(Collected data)
Content starts

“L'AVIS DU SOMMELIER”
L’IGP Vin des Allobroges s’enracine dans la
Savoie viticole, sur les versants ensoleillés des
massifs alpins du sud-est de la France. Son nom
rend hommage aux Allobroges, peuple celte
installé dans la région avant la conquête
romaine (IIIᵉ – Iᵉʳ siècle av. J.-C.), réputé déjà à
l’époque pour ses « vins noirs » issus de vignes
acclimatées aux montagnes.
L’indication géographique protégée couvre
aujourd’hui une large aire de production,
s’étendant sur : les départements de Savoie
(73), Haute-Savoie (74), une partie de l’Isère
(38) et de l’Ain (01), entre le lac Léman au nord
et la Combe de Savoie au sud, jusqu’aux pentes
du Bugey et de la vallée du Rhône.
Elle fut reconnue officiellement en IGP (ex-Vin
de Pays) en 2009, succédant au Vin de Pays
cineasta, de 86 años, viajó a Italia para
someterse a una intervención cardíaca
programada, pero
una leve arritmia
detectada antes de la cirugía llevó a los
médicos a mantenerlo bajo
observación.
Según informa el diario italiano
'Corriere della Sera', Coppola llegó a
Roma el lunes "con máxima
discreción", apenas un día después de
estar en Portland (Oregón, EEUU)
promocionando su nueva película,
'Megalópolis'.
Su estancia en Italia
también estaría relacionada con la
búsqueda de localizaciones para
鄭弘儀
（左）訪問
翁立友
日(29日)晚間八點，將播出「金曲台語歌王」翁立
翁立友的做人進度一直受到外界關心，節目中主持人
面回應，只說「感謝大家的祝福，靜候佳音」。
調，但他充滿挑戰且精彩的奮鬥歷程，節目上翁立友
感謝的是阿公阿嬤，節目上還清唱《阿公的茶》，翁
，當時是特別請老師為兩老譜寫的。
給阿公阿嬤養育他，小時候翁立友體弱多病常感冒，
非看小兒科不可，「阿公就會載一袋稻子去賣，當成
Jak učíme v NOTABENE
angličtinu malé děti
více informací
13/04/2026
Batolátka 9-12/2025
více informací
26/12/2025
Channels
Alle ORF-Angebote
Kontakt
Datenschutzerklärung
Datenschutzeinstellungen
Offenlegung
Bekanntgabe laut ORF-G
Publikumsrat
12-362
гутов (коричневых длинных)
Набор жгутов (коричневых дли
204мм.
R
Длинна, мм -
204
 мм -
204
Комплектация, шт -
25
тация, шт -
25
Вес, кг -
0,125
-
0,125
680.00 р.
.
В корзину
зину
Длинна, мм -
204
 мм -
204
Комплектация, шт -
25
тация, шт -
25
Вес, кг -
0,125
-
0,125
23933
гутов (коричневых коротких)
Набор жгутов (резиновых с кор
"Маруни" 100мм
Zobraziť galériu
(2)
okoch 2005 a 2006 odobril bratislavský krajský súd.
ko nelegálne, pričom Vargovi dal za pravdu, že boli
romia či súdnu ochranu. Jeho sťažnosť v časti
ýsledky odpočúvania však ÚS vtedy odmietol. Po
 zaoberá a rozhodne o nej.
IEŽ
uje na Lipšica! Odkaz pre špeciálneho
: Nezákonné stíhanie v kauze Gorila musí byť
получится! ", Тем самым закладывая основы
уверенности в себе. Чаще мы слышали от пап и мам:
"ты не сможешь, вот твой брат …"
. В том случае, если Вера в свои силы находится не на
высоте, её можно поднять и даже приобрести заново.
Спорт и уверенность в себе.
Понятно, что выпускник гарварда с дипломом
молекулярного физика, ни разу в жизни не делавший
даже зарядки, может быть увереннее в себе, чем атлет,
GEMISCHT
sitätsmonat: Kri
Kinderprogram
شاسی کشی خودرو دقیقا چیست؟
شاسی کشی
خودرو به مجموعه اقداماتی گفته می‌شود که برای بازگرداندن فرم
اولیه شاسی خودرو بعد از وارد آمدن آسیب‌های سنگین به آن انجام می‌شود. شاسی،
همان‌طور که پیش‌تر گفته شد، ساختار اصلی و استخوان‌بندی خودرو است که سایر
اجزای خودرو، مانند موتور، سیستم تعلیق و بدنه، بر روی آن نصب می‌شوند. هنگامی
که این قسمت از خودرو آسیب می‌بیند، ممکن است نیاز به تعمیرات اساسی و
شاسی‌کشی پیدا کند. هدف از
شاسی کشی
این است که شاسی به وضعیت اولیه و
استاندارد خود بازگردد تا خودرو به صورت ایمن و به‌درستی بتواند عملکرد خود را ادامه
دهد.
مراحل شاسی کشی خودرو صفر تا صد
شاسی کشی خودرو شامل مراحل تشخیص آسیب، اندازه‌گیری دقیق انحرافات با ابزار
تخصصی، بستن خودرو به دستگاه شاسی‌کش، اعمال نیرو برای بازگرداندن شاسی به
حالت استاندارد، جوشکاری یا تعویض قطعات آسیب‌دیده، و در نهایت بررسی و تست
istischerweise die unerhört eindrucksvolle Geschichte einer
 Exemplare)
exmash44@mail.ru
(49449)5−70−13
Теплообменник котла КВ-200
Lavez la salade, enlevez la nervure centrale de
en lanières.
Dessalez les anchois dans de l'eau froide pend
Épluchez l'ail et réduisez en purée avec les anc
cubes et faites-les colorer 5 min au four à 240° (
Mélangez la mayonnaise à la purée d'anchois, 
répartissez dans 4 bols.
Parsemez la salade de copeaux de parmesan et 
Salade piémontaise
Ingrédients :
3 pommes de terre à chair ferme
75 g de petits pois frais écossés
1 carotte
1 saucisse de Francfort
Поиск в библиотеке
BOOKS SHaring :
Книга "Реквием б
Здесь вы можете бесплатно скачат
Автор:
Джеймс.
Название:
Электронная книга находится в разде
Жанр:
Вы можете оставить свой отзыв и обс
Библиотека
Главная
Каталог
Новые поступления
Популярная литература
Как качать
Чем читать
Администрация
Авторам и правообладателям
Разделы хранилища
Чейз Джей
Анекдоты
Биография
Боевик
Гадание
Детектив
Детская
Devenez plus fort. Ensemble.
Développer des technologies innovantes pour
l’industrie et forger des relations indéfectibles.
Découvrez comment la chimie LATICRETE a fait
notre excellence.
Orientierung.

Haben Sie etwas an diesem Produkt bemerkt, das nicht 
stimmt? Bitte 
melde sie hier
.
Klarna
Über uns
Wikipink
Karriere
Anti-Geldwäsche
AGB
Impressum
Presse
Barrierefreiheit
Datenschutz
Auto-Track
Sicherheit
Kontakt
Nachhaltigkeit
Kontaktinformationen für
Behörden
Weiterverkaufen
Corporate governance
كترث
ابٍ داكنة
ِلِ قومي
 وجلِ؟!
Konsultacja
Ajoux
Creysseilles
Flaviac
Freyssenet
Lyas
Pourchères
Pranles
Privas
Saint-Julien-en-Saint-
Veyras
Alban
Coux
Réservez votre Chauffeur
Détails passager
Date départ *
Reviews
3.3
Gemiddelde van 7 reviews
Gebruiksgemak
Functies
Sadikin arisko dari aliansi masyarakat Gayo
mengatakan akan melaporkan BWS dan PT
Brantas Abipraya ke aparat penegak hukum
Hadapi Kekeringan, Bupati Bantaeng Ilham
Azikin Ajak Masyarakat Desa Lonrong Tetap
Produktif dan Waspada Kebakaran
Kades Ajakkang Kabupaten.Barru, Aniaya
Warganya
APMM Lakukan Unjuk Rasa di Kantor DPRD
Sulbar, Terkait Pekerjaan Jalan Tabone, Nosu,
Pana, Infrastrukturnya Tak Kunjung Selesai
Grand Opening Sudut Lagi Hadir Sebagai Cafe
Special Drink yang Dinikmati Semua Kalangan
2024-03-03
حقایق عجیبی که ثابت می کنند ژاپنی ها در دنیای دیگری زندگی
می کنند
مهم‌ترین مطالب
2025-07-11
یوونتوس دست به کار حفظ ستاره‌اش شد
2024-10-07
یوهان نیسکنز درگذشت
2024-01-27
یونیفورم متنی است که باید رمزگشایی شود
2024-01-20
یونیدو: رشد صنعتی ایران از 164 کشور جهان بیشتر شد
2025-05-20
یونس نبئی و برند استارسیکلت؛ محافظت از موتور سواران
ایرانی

Content ends

*WORK TO COMPLETE*.
Extract every line of the entries above that contains the string "مراحل", treating uppercase and lowercase as distinct.

*EXERCISE RESPONSE*.
مراحل شاسی کشی خودرو صفر تا صد
شاسی کشی خودرو شامل مراحل تشخیص آسیب، اندازه‌گیری دقیق انحرافات با ابزار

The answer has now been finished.